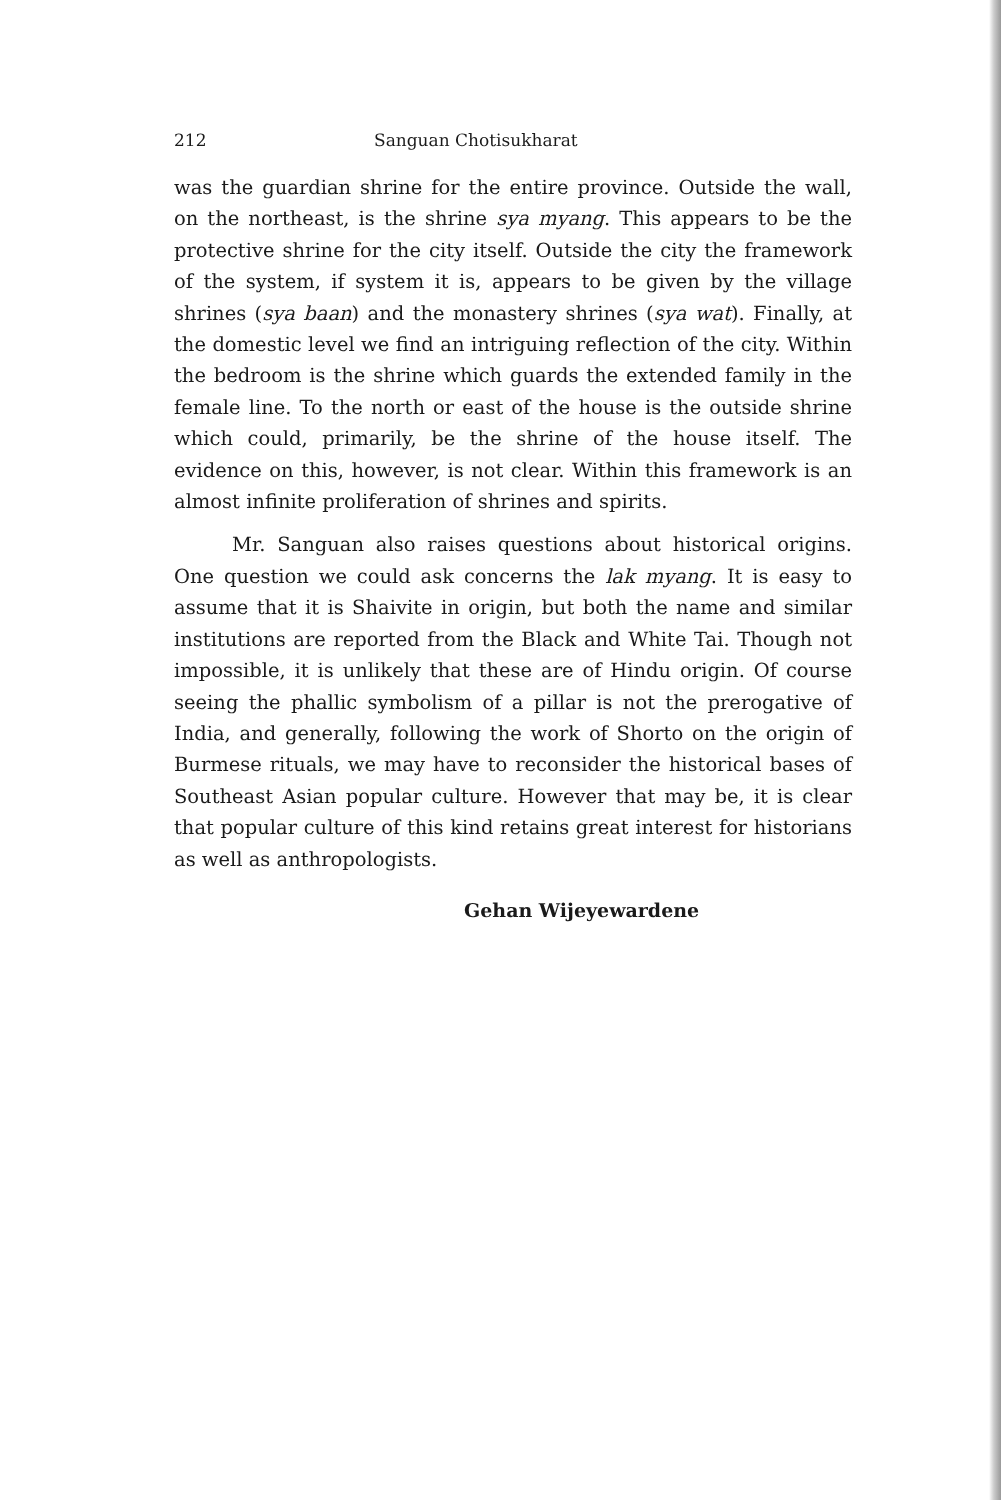212 Sanguan Chotisukharat
was the guardian shrine for the entire province. Outside the wall, on the northeast, is the shrine sya myang. This appears to be the protective shrine for the city itself. Outside the city the framework of the system, if system it is, appears to be given by the village shrines (sya baan) and the monastery shrines (sya wat). Finally, at the domestic level we find an intriguing reflection of the city. Within the bedroom is the shrine which guards the extended family in the female line. To the north or east of the house is the outside shrine which could, primarily, be the shrine of the house itself. The evidence on this, however, is not clear. Within this framework is an almost infinite proliferation of shrines and spirits.
Mr. Sanguan also raises questions about historical origins. One question we could ask concerns the lak myang. It is easy to assume that it is Shaivite in origin, but both the name and similar institutions are reported from the Black and White Tai. Though not impossible, it is unlikely that these are of Hindu origin. Of course seeing the phallic symbolism of a pillar is not the prerogative of India, and generally, following the work of Shorto on the origin of Burmese rituals, we may have to reconsider the historical bases of Southeast Asian popular culture. However that may be, it is clear that popular culture of this kind retains great interest for historians as well as anthropologists.
Gehan Wijeyewardene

- _PROBLEM DESCRIPTION_: For every line above that includes the word "clear", return the line.

- _SOLUTION TO THIS TASK_:
was the guardian shrine for the entire province. Outside the wall, on the northeast, is the shrine sya myang. This appears to be the protective shrine for the city itself. Outside the city the framework of the system, if system it is, appears to be given by the village shrines (sya baan) and the monastery shrines (sya wat). Finally, at the domestic level we find an intriguing reflection of the city. Within the bedroom is the shrine which guards the extended family in the female line. To the north or east of the house is the outside shrine which could, primarily, be the shrine of the house itself. The evidence on this, however, is not clear. Within this framework is an almost infinite proliferation of shrines and spirits.
Mr. Sanguan also raises questions about historical origins. One question we could ask concerns the lak myang. It is easy to assume that it is Shaivite in origin, but both the name and similar institutions are reported from the Black and White Tai. Though not impossible, it is unlikely that these are of Hindu origin. Of course seeing the phallic symbolism of a pillar is not the prerogative of India, and generally, following the work of Shorto on the origin of Burmese rituals, we may have to reconsider the historical bases of Southeast Asian popular culture. However that may be, it is clear that popular culture of this kind retains great interest for historians as well as anthropologists.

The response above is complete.